A function may be defined as a particular type of relation. We define a partial function ${\displaystyle f:X\to Y}$ as some mapping from a set ${\displaystyle X}$ to another set ${\displaystyle Y}$ that assigns to each ${\displaystyle x\in X}$ no more than one ${\displaystyle y\in Y}$. If on each ${\displaystyle x\in X}$, ${\displaystyle f}$ assigns exactly one ${\displaystyle y\in Y}$, then ${\displaystyle f}$ is called total function or just function. The following definitions are commonly used when discussing functions.

• If ${\displaystyle f\subseteq X\times Y}$ and ${\displaystyle f}$ is a function, then we can denote this by writing ${\displaystyle f:X\to Y}$. The set ${\displaystyle X}$ is known as the domain and the set ${\displaystyle Y}$ is known as the codomain.
• For a function ${\displaystyle f:X\to Y}$, the image of an element ${\displaystyle x\in X}$ is ${\displaystyle y\in Y}$ such that ${\displaystyle f(x)=y}$. Alternatively, we can say that ${\displaystyle y}$ is the value of ${\displaystyle f}$ evaluated at ${\displaystyle x}$.
• For a function ${\displaystyle f:X\to Y}$, the image of a subset ${\displaystyle A}$ of ${\displaystyle X}$ is the set ${\displaystyle \{y\in Y:f(x)=y\text{ for some }x\in A\}}$. This set is denoted by ${\displaystyle f(A)}$. Be careful not to confuse this with ${\displaystyle f(x)}$ for ${\displaystyle x\in X}$, which is an element of ${\displaystyle Y}$.
• The range of a function ${\displaystyle f:X\to Y}$ is ${\displaystyle f(X)}$, or all of the values ${\displaystyle y\in Y}$ where we can find an ${\displaystyle x\in X}$ such that ${\displaystyle f(x)=y}$.
• For a function ${\displaystyle f:X\to Y}$, the preimage of a subset ${\displaystyle B}$ of ${\displaystyle Y}$ is the set ${\displaystyle \{x\in X:f(x)\in B\}}$. This is denoted by ${\displaystyle f^{-1}(B)}$.

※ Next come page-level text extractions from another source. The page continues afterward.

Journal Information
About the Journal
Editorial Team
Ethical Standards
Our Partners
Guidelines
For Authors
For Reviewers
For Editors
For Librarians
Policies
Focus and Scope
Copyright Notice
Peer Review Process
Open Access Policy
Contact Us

A function ${\displaystyle f:X\to Y}$ is onto, or surjective, if for each ${\displaystyle y\in Y}$ exists ${\displaystyle x\in X}$ such that ${\displaystyle f(x)=y}$. It is easy to show that a function is surjective if and only if its codomain is equal to its range. It is one-to-one, or injective, if different elements of ${\displaystyle X}$ are mapped to different elements of ${\displaystyle Y}$, that is ${\displaystyle f(x)=f(y)\Rightarrow x=y}$. A function that is both injective and surjective is intuitively termed bijective.

Given two functions ${\displaystyle f:X\to Y}$ and ${\displaystyle g:Y\to Z}$, we may be interested in first evaluating f at some ${\displaystyle x\in X}$ and then evaluating g at ${\displaystyle f(x)}$. To this end, we define the composition' of these functions, written ${\displaystyle g\circ f}$, as

${\displaystyle (g\circ f)(x)=g(f(x))}$

Note that the composition of these functions maps an element in ${\displaystyle X}$ to an element in ${\displaystyle Z}$, so we would write ${\displaystyle g\circ f:X\to Z}$.

If there exists a function ${\displaystyle g:Y\to X}$ such that for ${\displaystyle f:X\to Y}$, ${\displaystyle g\circ f=I_X}$, we call ${\displaystyle g}$ a left inverse of ${\displaystyle f}$. If a left inverse for ${\displaystyle f}$ exists, we say that ${\displaystyle f}$ is left invertible. Similarly, if there exists a function ${\displaystyle h:Y\to X}$ such that ${\displaystyle f\circ h=I_Y}$ then we call ${\displaystyle h}$ a right inverse of ${\displaystyle f}$. If such an ${\displaystyle h}$ exists, we say that ${\displaystyle f}$ is right invertible. If there exists an element which is both a left and right inverse of ${\displaystyle f}$, we say that such an element is the inverse of ${\displaystyle f}$ and denote it by ${\displaystyle f^{-1}}$. Be careful not to confuse this with the preimage of f; the preimage of f always exists while the inverse may not. Proof of the following theorems is left as an exercise to the reader.

Theorem: If a function has both a left inverse ${\displaystyle g}$ and a right inverse ${\displaystyle h}$, then ${\displaystyle g=h=f^{-1}}$.

Theorem: A function is invertible if and only if it is bijective.